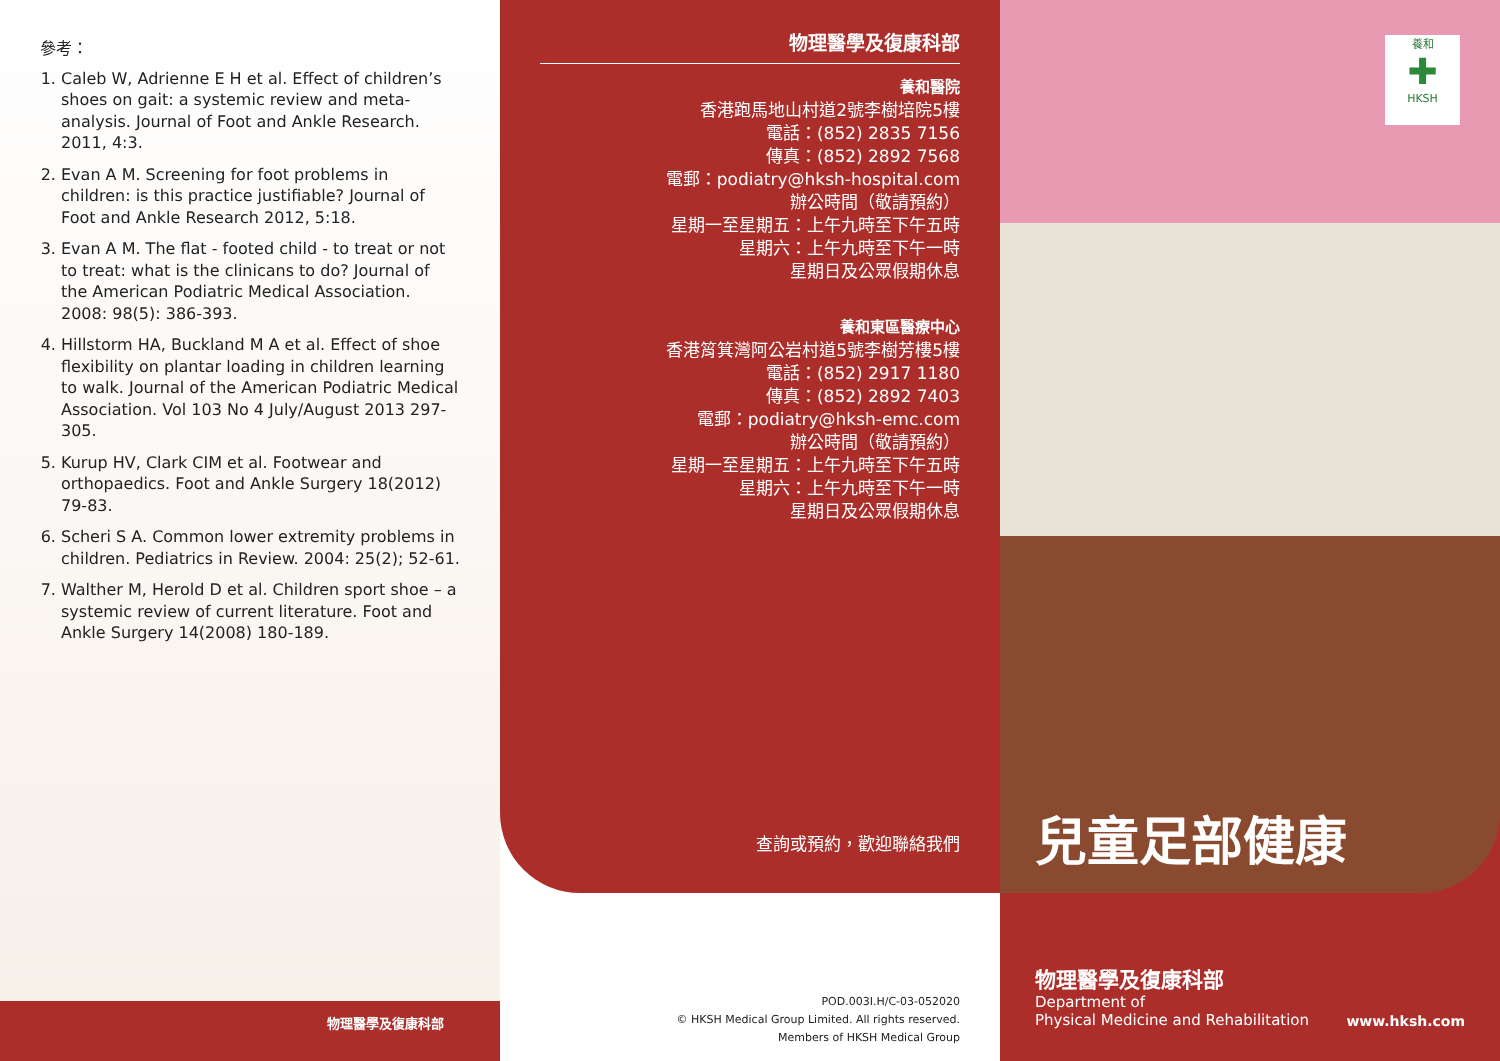參考：
1. Caleb W, Adrienne E H et al. Effect of children’s shoes on gait: a systemic review and meta-analysis. Journal of Foot and Ankle Research. 2011, 4:3.
2. Evan A M. Screening for foot problems in children: is this practice justifiable? Journal of Foot and Ankle Research 2012, 5:18.
3. Evan A M. The flat - footed child - to treat or not to treat: what is the clinicans to do? Journal of the American Podiatric Medical Association. 2008: 98(5): 386-393.
4. Hillstorm HA, Buckland M A et al. Effect of shoe flexibility on plantar loading in children learning to walk. Journal of the American Podiatric Medical Association. Vol 103 No 4 July/August 2013 297-305.
5. Kurup HV, Clark CIM et al. Footwear and orthopaedics. Foot and Ankle Surgery 18(2012) 79-83.
6. Scheri S A. Common lower extremity problems in children. Pediatrics in Review. 2004: 25(2); 52-61.
7. Walther M, Herold D et al. Children sport shoe – a systemic review of current literature. Foot and Ankle Surgery 14(2008) 180-189.
物理醫學及復康科部
物理醫學及復康科部
養和醫院
香港跑馬地山村道2號李樹培院5樓
電話：(852) 2835 7156
傳真：(852) 2892 7568
電郵：podiatry@hksh-hospital.com
辦公時間（敬請預約）
星期一至星期五：上午九時至下午五時
星期六：上午九時至下午一時
星期日及公眾假期休息
養和東區醫療中心
香港筲箕灣阿公岩村道5號李樹芳樓5樓
電話：(852) 2917 1180
傳真：(852) 2892 7403
電郵：podiatry@hksh-emc.com
辦公時間（敬請預約）
星期一至星期五：上午九時至下午五時
星期六：上午九時至下午一時
星期日及公眾假期休息
查詢或預約，歡迎聯絡我們
POD.003I.H/C-03-052020
© HKSH Medical Group Limited. All rights reserved.
Members of HKSH Medical Group
養和
✚
HKSH
兒童足部健康
物理醫學及復康科部
Department of
Physical Medicine and Rehabilitation
www.hksh.com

Task details: Starting at the top of the listing above, reproduce each line up to and including the one with "4. Hillstorm HA, Buckland"; omit the pictures.

Output for this exercise:
參考：
1. Caleb W, Adrienne E H et al. Effect of children’s shoes on gait: a systemic review and meta-analysis. Journal of Foot and Ankle Research. 2011, 4:3.
2. Evan A M. Screening for foot problems in children: is this practice justifiable? Journal of Foot and Ankle Research 2012, 5:18.
3. Evan A M. The flat - footed child - to treat or not to treat: what is the clinicans to do? Journal of the American Podiatric Medical Association. 2008: 98(5): 386-393.
4. Hillstorm HA, Buckland M A et al. Effect of shoe flexibility on plantar loading in children learning to walk. Journal of the American Podiatric Medical Association. Vol 103 No 4 July/August 2013 297-305.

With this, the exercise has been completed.